What are your organisation plans/aims for the near future? What would you like to achieve, now and how you want to make it happen?

For Krakow, we need to monitor how the regulations are implemented when the law enters into force in September this year. We will see how it goes, how it is implemented, and how the authorities check if people actually are using solid fuels or not, if they are giving them fines. When it comes to other actions, we are now focusing more on other sources of air pollution. Because of this regulation that we have on boilers, we can start thinking of other sources of pollution in Krakow, like transportation and industry. We want to start a bigger, nationwide discussion about transport and pollution related to transportation. [For example,] we would like to see traffic low emission zones implemented in Poland. Also, on a national level, we still need to improve and monitor the implementation of this Clean air program, which helps to make houses energy efficient. Another goal is to lower the alert threshold levels for PM10. This level is not European: each country can decide on their threshold levels of PM10, and ours is the highest in the EU. We have been campaigning for a long time to lower them down, and still, nothing happened. We would maybe like to unionise them at the EU level so that the government must lower them at the national level.

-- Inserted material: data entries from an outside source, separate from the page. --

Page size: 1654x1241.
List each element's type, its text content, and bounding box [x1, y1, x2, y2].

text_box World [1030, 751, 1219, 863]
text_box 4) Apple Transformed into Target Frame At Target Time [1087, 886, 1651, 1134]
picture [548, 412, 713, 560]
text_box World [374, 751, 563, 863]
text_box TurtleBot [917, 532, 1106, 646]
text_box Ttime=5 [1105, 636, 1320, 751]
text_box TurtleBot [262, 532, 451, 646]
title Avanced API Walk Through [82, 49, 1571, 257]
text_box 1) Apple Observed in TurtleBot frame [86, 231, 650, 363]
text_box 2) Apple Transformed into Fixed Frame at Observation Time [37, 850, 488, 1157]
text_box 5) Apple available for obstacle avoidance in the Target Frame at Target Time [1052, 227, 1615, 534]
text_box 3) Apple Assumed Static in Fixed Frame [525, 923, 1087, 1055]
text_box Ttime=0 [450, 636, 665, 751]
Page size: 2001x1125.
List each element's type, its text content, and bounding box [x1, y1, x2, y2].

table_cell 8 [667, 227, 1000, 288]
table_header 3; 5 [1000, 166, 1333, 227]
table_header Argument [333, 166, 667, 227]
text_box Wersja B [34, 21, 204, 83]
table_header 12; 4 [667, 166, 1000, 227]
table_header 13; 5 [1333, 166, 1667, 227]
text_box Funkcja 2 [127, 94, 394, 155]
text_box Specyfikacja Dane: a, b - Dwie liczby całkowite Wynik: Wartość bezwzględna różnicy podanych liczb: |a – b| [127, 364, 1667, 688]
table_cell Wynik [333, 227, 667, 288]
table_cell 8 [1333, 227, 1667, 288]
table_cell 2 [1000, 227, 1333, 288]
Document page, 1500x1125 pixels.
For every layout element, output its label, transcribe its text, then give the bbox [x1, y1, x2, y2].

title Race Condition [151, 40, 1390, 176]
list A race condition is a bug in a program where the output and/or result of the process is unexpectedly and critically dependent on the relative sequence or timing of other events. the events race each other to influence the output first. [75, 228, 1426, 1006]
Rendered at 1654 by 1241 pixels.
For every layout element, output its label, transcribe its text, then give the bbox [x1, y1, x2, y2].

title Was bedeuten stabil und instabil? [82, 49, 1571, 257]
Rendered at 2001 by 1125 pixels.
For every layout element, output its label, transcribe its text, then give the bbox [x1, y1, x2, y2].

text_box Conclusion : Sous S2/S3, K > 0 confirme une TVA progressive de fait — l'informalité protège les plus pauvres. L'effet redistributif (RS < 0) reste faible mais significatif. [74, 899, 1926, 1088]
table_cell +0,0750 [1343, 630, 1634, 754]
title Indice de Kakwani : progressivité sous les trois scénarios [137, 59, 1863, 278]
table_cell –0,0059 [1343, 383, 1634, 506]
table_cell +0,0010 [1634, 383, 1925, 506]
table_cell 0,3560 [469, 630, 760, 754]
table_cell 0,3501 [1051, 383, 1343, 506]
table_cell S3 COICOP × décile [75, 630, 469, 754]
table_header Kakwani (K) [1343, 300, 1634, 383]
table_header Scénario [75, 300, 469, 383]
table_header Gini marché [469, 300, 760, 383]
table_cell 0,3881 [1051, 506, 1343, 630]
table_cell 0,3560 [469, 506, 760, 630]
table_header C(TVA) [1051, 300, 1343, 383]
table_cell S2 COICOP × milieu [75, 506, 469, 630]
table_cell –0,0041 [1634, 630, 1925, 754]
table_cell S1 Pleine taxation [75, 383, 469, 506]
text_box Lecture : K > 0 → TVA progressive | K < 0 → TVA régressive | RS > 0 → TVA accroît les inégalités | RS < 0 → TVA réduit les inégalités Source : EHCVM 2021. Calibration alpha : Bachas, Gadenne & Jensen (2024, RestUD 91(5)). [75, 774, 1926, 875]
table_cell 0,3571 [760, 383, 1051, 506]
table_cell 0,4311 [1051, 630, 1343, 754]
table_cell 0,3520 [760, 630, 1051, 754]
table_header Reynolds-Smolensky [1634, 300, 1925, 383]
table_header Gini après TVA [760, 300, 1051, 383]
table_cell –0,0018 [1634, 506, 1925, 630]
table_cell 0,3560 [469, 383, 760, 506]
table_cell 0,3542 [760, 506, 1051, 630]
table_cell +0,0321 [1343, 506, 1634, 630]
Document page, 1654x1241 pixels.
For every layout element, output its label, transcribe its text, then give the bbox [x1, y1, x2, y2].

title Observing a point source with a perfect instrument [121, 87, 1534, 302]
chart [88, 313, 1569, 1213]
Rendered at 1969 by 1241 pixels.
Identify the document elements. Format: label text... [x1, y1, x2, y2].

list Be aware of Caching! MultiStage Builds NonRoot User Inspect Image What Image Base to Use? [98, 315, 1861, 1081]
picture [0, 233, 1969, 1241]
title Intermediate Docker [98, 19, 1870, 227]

Do you think that the European Union could be an ally to your fight and for environmental movements running across Europe? How?

Yes, I think it is a good ally because, thanks to European regulations, we have the target and limit levels when it comes to air pollution, and I think that many things started to happen also because the government was afraid of the fines from the European court. So, yes, the European targets and European law are very important in our activity.